**Task directions:** Work out how many lines in the entries below contain the string "KiCad". Reply with that figure alone.

**Extracted data entries:**
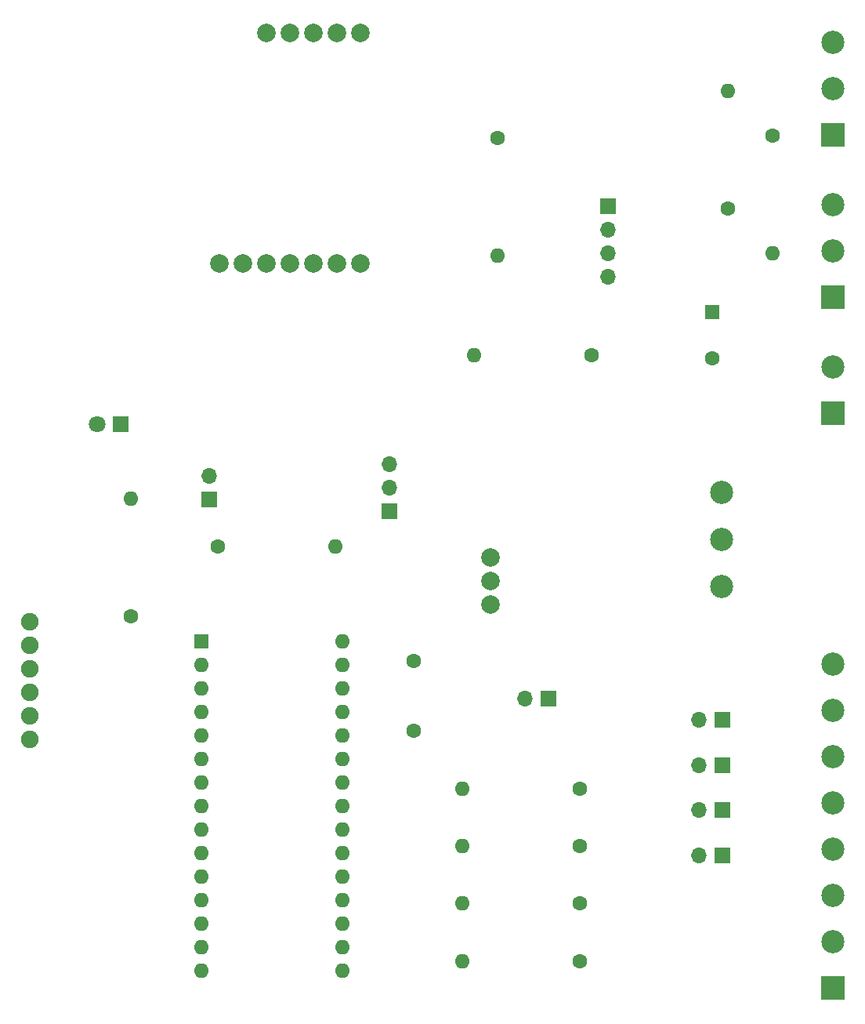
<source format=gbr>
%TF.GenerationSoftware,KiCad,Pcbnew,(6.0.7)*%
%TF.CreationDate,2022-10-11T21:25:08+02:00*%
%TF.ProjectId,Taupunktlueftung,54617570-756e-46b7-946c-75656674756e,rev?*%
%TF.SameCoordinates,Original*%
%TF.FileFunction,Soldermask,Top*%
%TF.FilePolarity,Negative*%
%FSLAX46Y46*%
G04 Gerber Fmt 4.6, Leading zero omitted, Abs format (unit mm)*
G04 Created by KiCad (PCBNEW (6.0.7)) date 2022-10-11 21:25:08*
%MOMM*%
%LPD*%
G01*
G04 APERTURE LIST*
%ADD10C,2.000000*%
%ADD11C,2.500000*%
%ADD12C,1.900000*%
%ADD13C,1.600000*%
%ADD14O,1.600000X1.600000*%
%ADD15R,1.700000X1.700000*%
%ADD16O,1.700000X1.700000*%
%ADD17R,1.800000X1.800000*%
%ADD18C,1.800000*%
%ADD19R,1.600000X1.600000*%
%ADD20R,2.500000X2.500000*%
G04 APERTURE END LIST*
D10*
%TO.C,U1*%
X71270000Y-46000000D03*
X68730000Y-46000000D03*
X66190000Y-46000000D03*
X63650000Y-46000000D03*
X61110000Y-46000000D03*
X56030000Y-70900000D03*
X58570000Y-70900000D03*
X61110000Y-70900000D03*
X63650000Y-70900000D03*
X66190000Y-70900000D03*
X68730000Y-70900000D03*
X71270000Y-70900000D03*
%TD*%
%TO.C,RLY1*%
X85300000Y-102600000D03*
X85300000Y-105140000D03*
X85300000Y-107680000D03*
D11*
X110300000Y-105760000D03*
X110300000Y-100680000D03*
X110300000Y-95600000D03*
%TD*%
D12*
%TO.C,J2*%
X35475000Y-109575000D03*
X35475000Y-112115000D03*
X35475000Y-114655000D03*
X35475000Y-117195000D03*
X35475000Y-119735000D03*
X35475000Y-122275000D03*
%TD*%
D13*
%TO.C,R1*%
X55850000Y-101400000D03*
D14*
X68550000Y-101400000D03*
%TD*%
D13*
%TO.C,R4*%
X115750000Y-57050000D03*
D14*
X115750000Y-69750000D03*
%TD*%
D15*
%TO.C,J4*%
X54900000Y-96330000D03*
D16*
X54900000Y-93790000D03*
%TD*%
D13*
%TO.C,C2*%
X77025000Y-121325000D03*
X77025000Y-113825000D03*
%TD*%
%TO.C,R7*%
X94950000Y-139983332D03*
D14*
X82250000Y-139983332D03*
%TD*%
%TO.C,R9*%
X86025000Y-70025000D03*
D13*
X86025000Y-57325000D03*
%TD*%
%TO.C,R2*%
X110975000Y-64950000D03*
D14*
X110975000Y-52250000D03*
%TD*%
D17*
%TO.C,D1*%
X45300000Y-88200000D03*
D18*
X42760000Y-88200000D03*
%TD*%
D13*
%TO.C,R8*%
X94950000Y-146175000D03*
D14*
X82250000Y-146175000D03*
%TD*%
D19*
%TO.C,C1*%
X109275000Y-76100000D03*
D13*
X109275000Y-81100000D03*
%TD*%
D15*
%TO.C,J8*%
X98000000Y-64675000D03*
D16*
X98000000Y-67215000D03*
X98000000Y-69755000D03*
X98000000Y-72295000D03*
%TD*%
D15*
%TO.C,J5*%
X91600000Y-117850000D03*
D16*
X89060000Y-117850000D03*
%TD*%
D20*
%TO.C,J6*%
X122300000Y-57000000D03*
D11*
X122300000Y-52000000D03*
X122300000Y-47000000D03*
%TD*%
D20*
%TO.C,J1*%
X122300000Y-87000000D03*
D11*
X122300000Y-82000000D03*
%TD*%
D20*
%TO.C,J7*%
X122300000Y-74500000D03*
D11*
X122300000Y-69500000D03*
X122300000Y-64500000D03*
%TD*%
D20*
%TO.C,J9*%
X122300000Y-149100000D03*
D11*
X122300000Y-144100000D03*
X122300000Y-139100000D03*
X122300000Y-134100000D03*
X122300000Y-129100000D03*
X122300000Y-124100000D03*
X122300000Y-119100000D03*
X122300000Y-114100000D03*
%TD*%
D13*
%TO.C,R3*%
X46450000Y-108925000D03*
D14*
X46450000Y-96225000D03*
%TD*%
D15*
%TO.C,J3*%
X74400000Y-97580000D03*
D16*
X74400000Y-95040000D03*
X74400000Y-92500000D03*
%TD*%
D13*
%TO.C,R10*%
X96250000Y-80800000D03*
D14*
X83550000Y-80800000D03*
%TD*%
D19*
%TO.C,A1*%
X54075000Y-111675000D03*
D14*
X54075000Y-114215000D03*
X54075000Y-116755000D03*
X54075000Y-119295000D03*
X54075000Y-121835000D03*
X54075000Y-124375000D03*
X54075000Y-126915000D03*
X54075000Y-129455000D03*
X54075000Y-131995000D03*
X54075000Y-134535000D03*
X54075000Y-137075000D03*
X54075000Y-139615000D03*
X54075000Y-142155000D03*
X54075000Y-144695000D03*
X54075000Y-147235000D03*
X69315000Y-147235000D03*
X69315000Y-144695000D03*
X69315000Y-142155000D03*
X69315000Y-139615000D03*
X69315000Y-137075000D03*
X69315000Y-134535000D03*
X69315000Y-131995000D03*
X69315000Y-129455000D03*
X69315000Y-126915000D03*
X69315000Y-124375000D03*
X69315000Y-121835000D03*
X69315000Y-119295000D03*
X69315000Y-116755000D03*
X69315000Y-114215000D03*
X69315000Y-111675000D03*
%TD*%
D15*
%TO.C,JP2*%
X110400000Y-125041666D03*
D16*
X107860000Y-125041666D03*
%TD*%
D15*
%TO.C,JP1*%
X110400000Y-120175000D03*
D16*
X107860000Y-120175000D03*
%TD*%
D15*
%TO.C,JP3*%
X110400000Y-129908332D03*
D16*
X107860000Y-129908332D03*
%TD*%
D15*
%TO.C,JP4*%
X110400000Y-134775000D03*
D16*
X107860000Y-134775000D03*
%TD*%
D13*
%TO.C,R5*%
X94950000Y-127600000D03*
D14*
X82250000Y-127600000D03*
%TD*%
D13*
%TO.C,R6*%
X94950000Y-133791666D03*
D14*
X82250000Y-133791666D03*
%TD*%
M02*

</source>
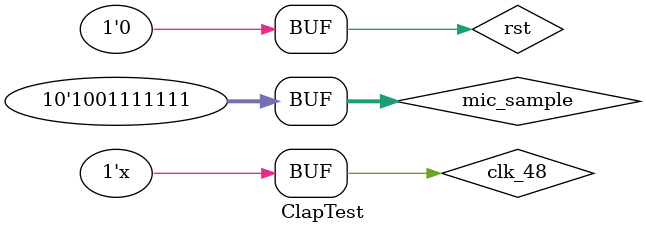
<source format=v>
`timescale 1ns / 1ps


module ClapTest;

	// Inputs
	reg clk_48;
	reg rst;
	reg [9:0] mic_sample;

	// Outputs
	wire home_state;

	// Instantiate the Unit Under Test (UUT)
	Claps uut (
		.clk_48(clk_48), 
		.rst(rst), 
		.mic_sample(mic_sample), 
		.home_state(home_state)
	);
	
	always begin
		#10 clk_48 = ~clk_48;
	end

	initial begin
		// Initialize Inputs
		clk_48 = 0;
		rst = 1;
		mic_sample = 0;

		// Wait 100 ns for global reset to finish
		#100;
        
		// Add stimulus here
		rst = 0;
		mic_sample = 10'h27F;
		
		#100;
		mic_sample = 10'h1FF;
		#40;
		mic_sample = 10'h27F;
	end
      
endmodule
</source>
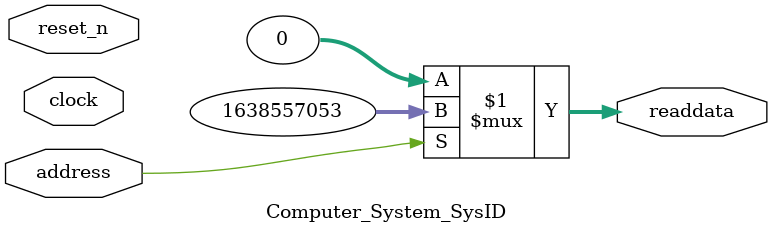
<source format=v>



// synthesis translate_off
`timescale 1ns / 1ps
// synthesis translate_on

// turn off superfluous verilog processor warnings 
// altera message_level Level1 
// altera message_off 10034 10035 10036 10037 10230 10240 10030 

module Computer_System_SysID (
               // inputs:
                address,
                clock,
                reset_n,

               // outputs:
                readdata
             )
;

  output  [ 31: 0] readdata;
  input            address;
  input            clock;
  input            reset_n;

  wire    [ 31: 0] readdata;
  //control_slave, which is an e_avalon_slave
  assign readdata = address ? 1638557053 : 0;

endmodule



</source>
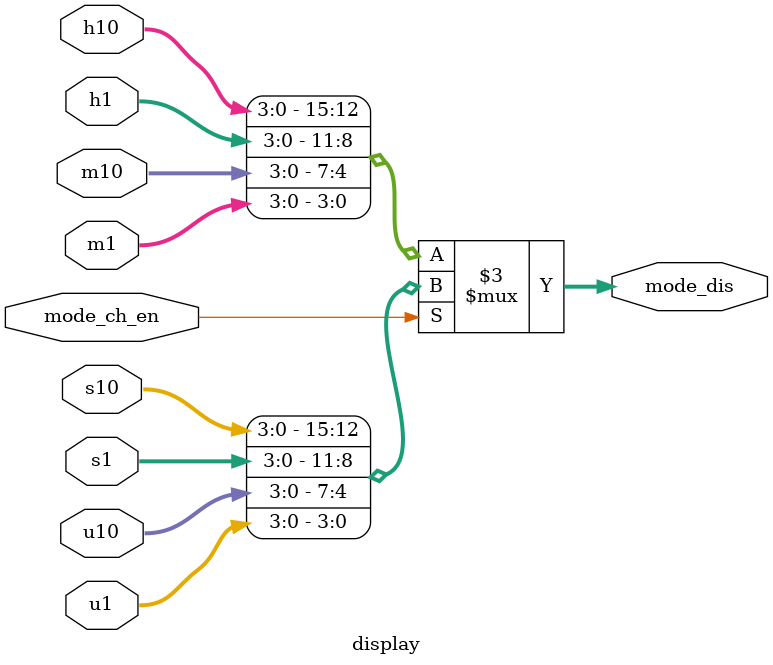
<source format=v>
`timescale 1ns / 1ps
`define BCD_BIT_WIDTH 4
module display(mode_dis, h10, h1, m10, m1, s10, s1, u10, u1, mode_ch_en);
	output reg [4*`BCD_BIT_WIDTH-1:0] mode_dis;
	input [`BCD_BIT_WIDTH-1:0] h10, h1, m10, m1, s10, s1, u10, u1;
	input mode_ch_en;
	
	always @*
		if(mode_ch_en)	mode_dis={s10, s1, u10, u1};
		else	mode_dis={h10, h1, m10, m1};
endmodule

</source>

**Completed exercise:** 2